There is a unique sense of warmth that permeates Stories We Tell, and by so employing it, Polley doesn’t merely tug at our emotions: she slices them open, exposing raw nerve endings that would be far too painful if they were not tempered with an overall aura of unconditional love, not unlike that described by those who have survived a near-death experience. The emotions and deep feelings of love in Polley’s documentary are so enveloping, I personally have to admit to being reduced to a quivering, blubbering bowl of jelly each time I saw the film.
Four screenings later and her movie continues to move me unconditionally – on an aesthetic level, to be sure (her astonishing blend of interviews, archival footage and dramatic recreations so real that they all blend together seamlessly), but mostly on a deeply personal and emotional level.
At the heart of the film is a courageous, vibrant woman no longer with us.

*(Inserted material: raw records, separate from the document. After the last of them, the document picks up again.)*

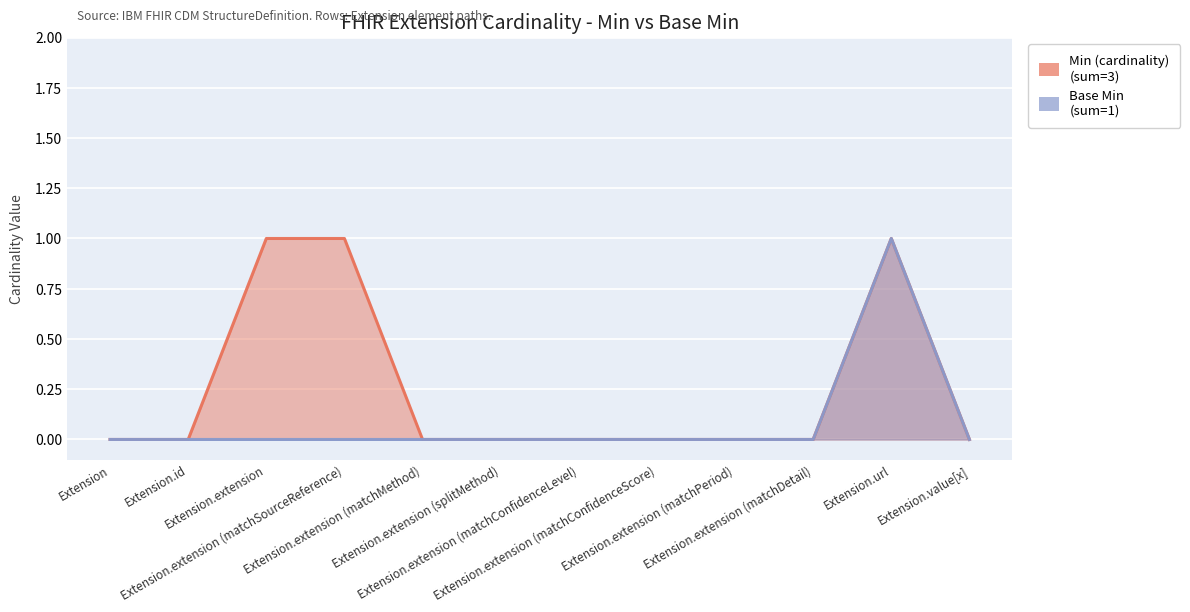

Which series has the largest total across all categories?

Min (cardinality)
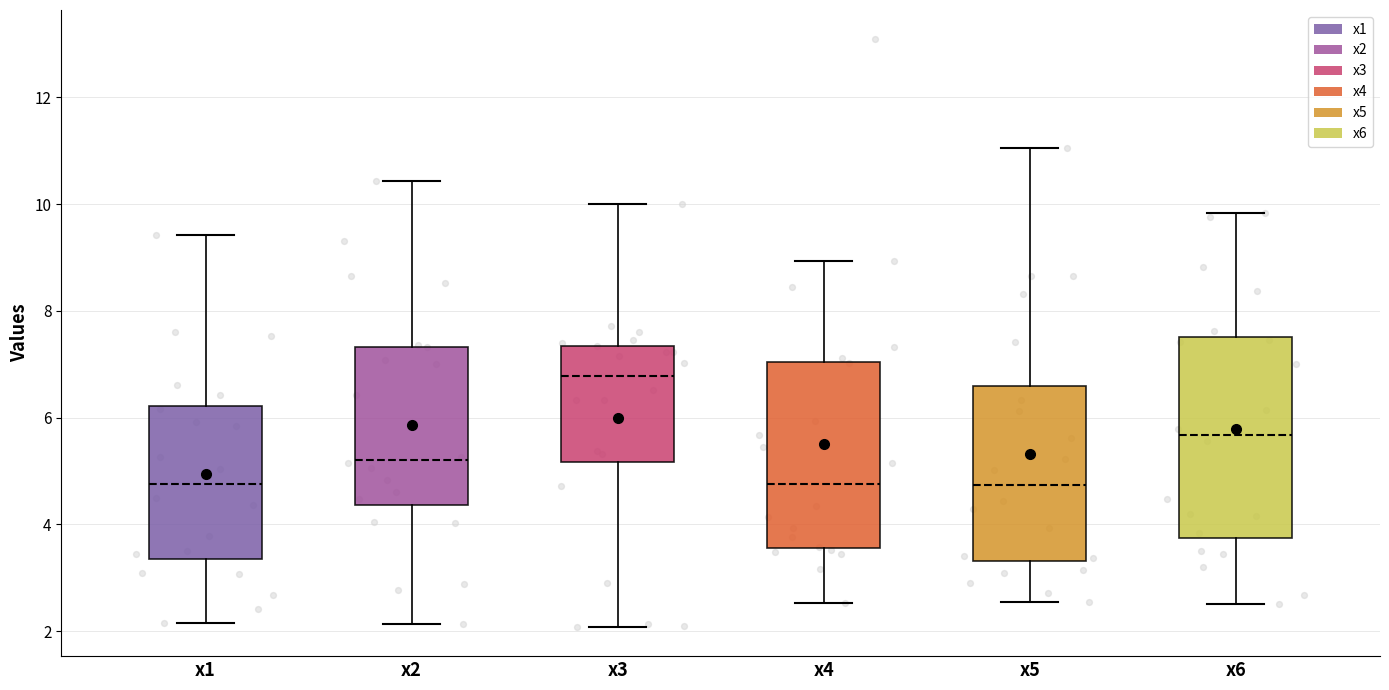

Which box has the highest median line?

x3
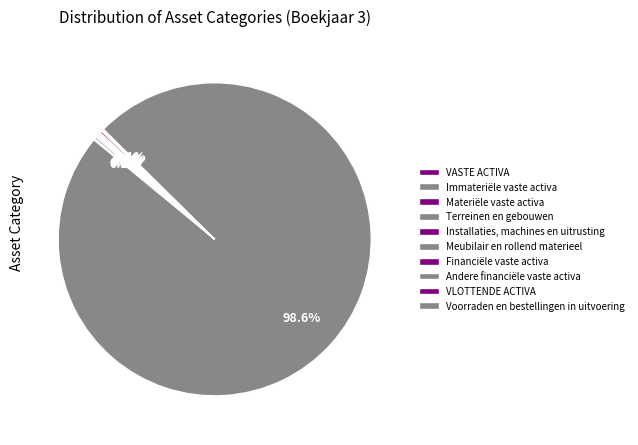

To the nearest percent, what is the average slice percentage?

10%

Polley guides us through this woman’s influence upon all those she touched. Throughout much of the film, one is reminded of Clarence Oddbody’s great line in Frank Capra’s It’s a Wonderful Life: ‘Each man’s life touches so many other lives. When he isn’t around he leaves an awful hole, doesn’t he?’ I try to imagine the lives of everyone Polley introduces us to and how if, like in the Capra film, this vibrant, almost saint-like woman had not been born. Most of those we meet in the film wouldn’t have been born either and the rest would have lived lives with a considerable loss of riches.
And I also think deeply on the fact that this woman was born and how we see her effect upon all those whose lives she touched. Then, most importantly, I think about Clarence Oddbody’s line with respect to the child that might not have been born to this glorious woman – a child who might have been aborted. I think about how this child has touched all the lives of those in the documentary. The possibility that this child might have never been born is, within the context of the story relayed, so utterly palpable that I can’t imagine audiences not breaking down.
I can’t imagine the loss to all those people whose lives this child touched. And the world? The world would genuinely be a less rich place without this child.
THEN, it gets really personal. I think about all those in MY life who could have NOT been born – people who are very close, people (two in particular) who have indelibly made a mark on my life – people whose non-existence would have rendered my life in ways I try to repress.
And I weep. Kind of like Brando says as Col. Kurtz in Apocalypse Now: ‘I … I … I cried. I wept like some grandmother.’
Most of all, my tears are reserved for the film’s aura of unconditional love, its incredible restorative power. Sarah Polley is often referred to in Canada as a ‘national treasure’. She’s far more than that.
She’s a treasure to the world – period.
And so, finally, is her film.
From the Dominion of Canada, I bid you: Bon Cinema!